======== EXTRACTED MATERIAL
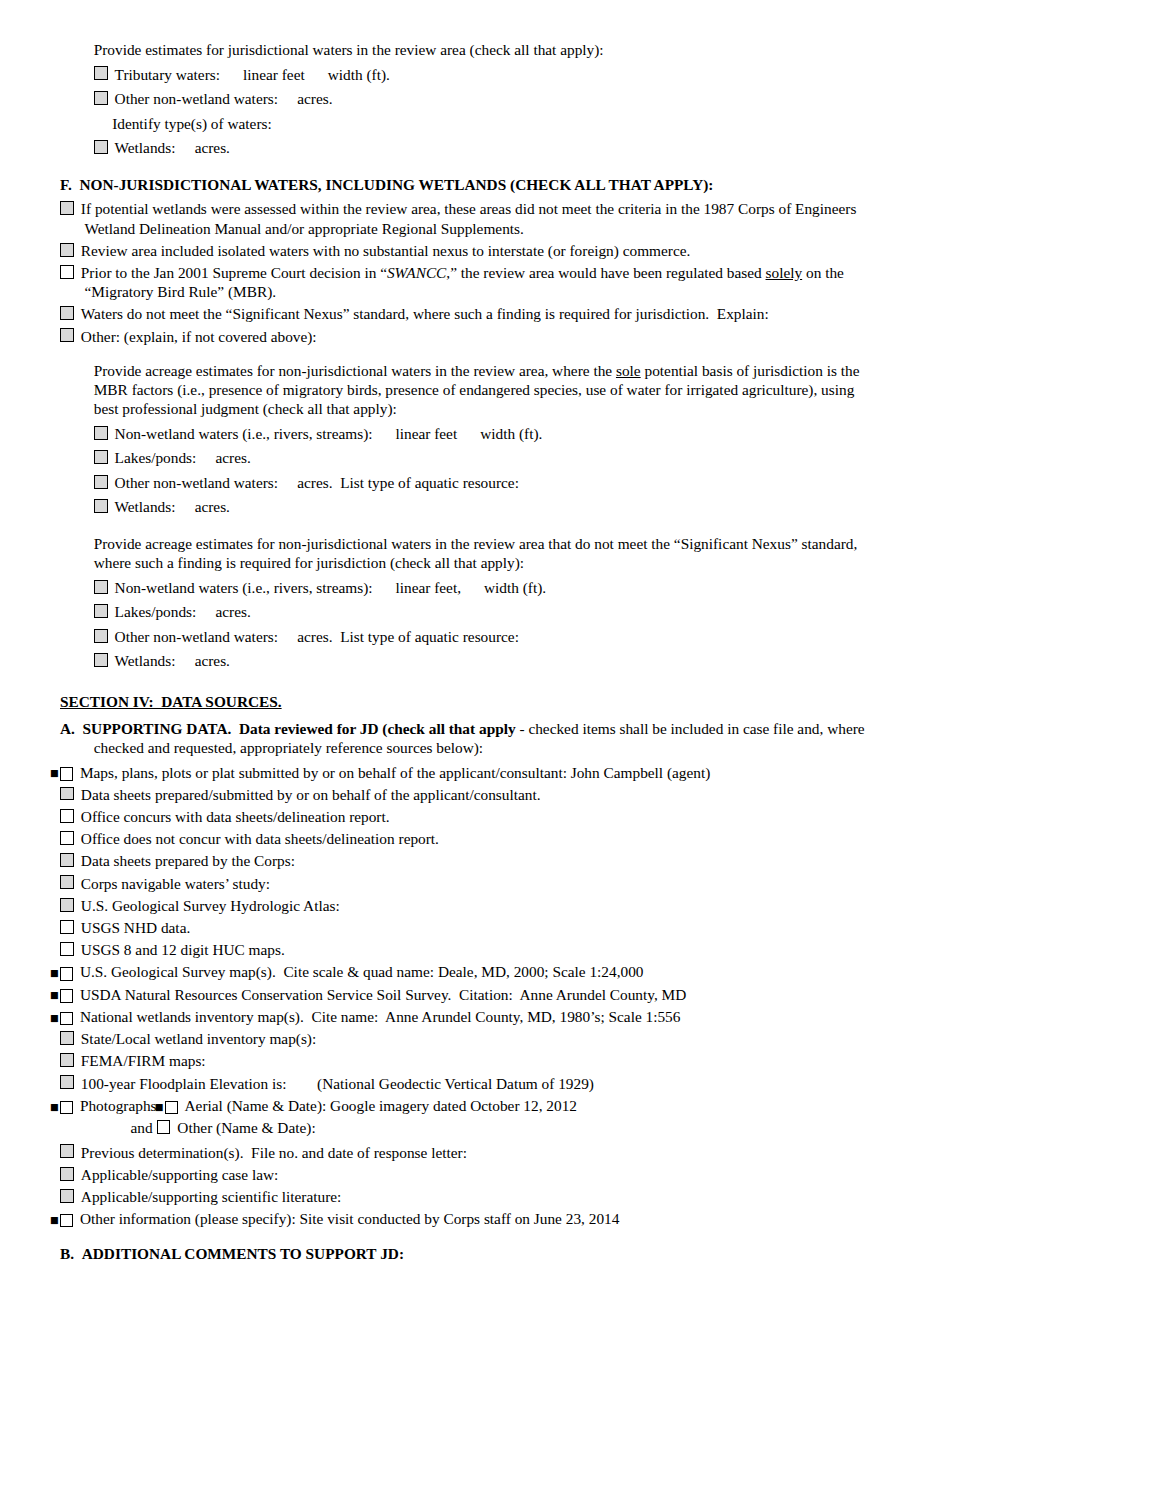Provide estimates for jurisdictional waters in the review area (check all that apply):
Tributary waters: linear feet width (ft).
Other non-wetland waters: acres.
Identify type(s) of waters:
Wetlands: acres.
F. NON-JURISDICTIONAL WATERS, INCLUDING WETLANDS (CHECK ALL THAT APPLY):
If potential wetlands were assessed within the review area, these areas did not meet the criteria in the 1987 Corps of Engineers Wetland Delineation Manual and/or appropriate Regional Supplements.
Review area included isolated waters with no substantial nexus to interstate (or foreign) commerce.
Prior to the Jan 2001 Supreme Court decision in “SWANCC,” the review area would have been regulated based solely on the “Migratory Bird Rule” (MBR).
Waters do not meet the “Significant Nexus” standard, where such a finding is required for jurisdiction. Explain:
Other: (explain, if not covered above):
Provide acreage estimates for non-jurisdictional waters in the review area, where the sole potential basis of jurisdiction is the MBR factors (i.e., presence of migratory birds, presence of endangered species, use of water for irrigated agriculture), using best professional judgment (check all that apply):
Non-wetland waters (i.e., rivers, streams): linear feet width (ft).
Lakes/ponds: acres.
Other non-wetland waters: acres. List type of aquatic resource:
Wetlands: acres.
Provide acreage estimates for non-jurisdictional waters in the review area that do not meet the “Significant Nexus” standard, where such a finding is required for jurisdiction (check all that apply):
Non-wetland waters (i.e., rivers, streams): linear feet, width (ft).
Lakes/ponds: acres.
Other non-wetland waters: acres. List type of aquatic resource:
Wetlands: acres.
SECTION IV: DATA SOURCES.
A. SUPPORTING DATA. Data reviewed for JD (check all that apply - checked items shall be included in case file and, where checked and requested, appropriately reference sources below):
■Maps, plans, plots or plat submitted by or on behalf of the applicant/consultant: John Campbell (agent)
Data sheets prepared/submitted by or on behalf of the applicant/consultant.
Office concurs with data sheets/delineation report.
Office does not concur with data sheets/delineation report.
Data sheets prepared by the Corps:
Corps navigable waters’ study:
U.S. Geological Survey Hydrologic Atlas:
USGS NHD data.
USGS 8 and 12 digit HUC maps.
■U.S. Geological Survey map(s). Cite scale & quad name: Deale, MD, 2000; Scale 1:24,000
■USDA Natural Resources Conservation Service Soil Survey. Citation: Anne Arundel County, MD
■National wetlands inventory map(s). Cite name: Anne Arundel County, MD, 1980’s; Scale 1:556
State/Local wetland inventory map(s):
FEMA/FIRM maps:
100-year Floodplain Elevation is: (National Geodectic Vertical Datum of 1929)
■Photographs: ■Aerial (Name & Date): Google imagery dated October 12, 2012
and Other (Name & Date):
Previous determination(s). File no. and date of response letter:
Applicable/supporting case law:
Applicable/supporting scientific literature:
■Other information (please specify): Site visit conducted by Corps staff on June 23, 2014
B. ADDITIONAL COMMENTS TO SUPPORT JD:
================
§ **ACTION ITEM**:
Only the lines with "Anne" are needed; find them in the records and copy each one.

§ **ANSWER BOX**:
■USDA Natural Resources Conservation Service Soil Survey. Citation: Anne Arundel County, MD
■National wetlands inventory map(s). Cite name: Anne Arundel County, MD, 1980’s; Scale 1:556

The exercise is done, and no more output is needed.